Die Wahrheit: Stinker ohne Rücksicht

Viel Spaß mit dem Vielfraß! Ein interessanter Einwanderer klopft an unsere heimische Tür und schmatzt sich bald gierig durch die Lande.

Zeichnung Vielfraß

Er ist kompromisslos und ein kluger Jäger: der Gierling Foto: taz-Archiv

Die „Freunde des Vielfraßes“ sind keine Kochgruppe, sondern ein Freundeskreis, der sich der Einbürgerung des marderartigen Vielfraßes verschrieben hat. „Warum?“, wird der Tierfreund fragen, denn eine Augenweide ist der plumpe Allesfresser nun wirklich nicht.

Aber das sind Äußerlichkeiten, wir brauchen heutzutage einfach mehr robuste Jäger im Wald, weil uns sonst Rotwildrudel und Schwarzkittelrotten auf der Nase herumtanzen. Die Folge: Verbiss der jungen Baumsprösslinge, Waldbrand, Evakuierung und Versteppung.

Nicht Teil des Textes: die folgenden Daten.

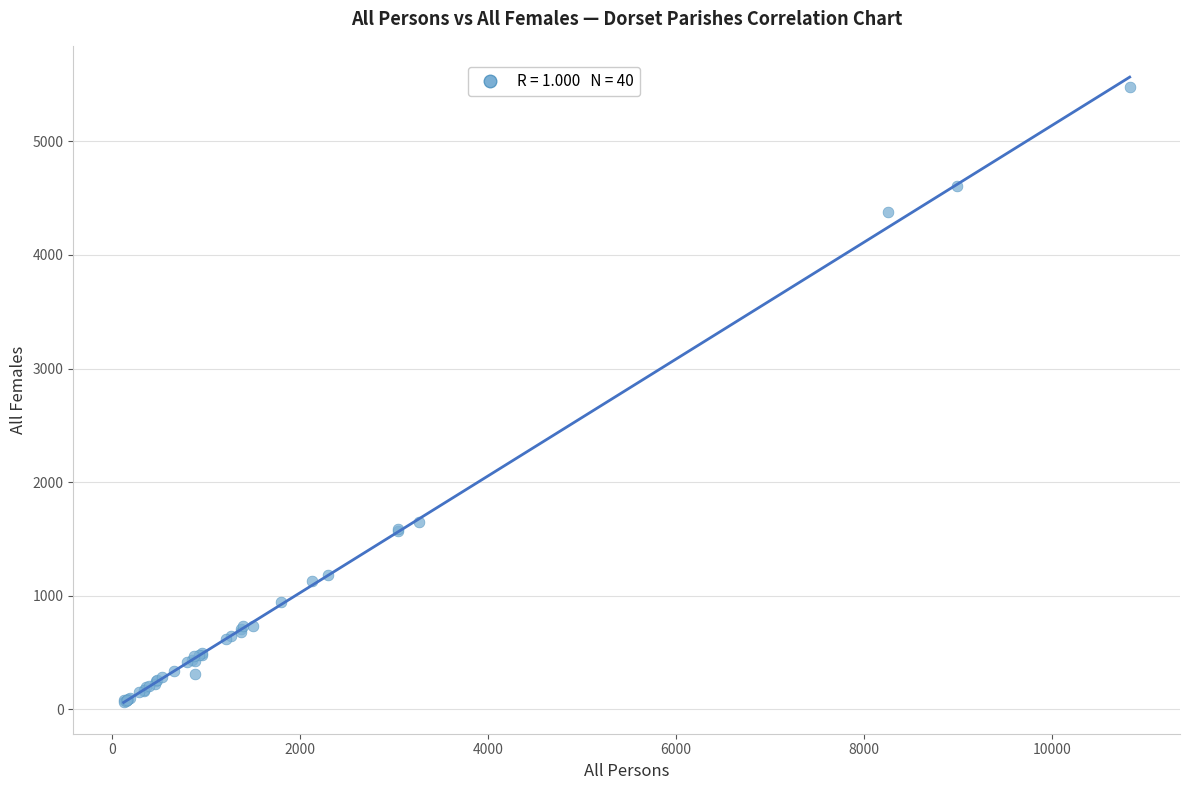

What Y value in the scatter plot is closest to 2773?

1653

Wir brauchen also einen kompromisslosen Jäger, der das Rotwild Mores lehrt und der im Wald aufräumt. Und das tut so ein Vielfraß, der seinen Namen nicht umsonst trägt. Er soll imstande sein, zwei Rentiere auf einmal zu verzehren, staunt das „Buch der Tierwelt“.

Da staunt der heimische Grillmeister, wie kann das angehen? Des Rätsels Lösung ist die Methode des Tiers, sich zwischen zwei eng stehenden Bäumen hindurchzuzwängen, um „sich dabei Luft zu verschaffen“. Eine im Tierreich einzigartige Form des Werkzeuggebrauchs des Gierlings, wie der kluge Vielfraß treffend auch genannt wird.

Plump, aber tollkühn

Der „Volks-Brehm“ schmäht ihn unsensibel als „eine der plumpesten Gestalten der ganzen Familie“, räumt dann aber auch widerwillig ein, dass dieser so tollkühn ist, dass ihm sogar Wölfe und Bären aus dem Wege gehen, „wahrscheinlich des Gestankes wegen“.

Auch Wikipedia berichtet davon, dass der Vielfraß Pumas und Bären vom Riss vertreibt. Weitere Wunderdinge über Gulo gulo sind im „Buch der Tierwelt“ von 1910 nachzulesen: „Er ist wild und verwegen und tötet Rentiere durch einen einzigen Biss ins Genick.“

Die größten Widersacher des mordenden Marders sind aber nicht in der Tierwelt zu finden, sondern eher an den Stammtischen der missgünstigen Jäger, bei denen der Vielfraß geradezu verhasst ist, weil er ihre Jagdbeute gern anfrisst und ihre Fallen plündert. Bei den Kindern ist der Vielfraß dagegen beliebter: „Vielfraß nennt man dieses Tier, wegen seiner Fressbegier!“, zitiert Brehm einen alten Kinderreim.

Stolz und gefürchtet

Ansonsten wird der stolze und gefürchtete Räuber gern unterschätzt. Schuld daran ist seine unorthodoxe Fortbewegung, wie das „Buch der Tierwelt“ weiß: „Laufen ist nicht seine Sache“, sondern er wälzt sich eher dahin, wenn er nicht in „großen Bogensätzen humpelnd und Purzelbäume schlagend“ voranzukommen sucht. Der Gierschlund wäre also eine echte Bereicherung für unsere einheimische Tierwelt, die sich ja eher stromlinienförmig fortbewegt.

Und wann ist mit seiner mit Spannung erwarteten Einwanderung zu rechnen? Fachkundig mit Aas angeködert, wird sich der erwartete Neuling trotz seiner trollartigen Fortbewegungsweise zehn bis fünfzehn Kilometer ohne Unterbrechung fortbewegen und kann so in einer Nacht etwa 45 Kilometer zurücklegen. Den weiten Weg aus Nordfinnland oder Schweden sollte der zähe Troll also in etwa einem halben Jahr zurücklegen können. Räumen wir ihm noch ein paar großzügige Fresspausen ein, so könnten die ersten Vielfraße bereits in Jahresfrist bei uns auftauchen.

Freuen wir uns auf eine spannende Erstbegegnung des exotischen Neulings mit unseren verwöhnten Möpsen, Kuschelkatzen und Streicheltieren vom heimischen Ponyhof. Auch unsere träge gewordenen Luchse sollten sich warm anziehen! Willkommen, Stinker!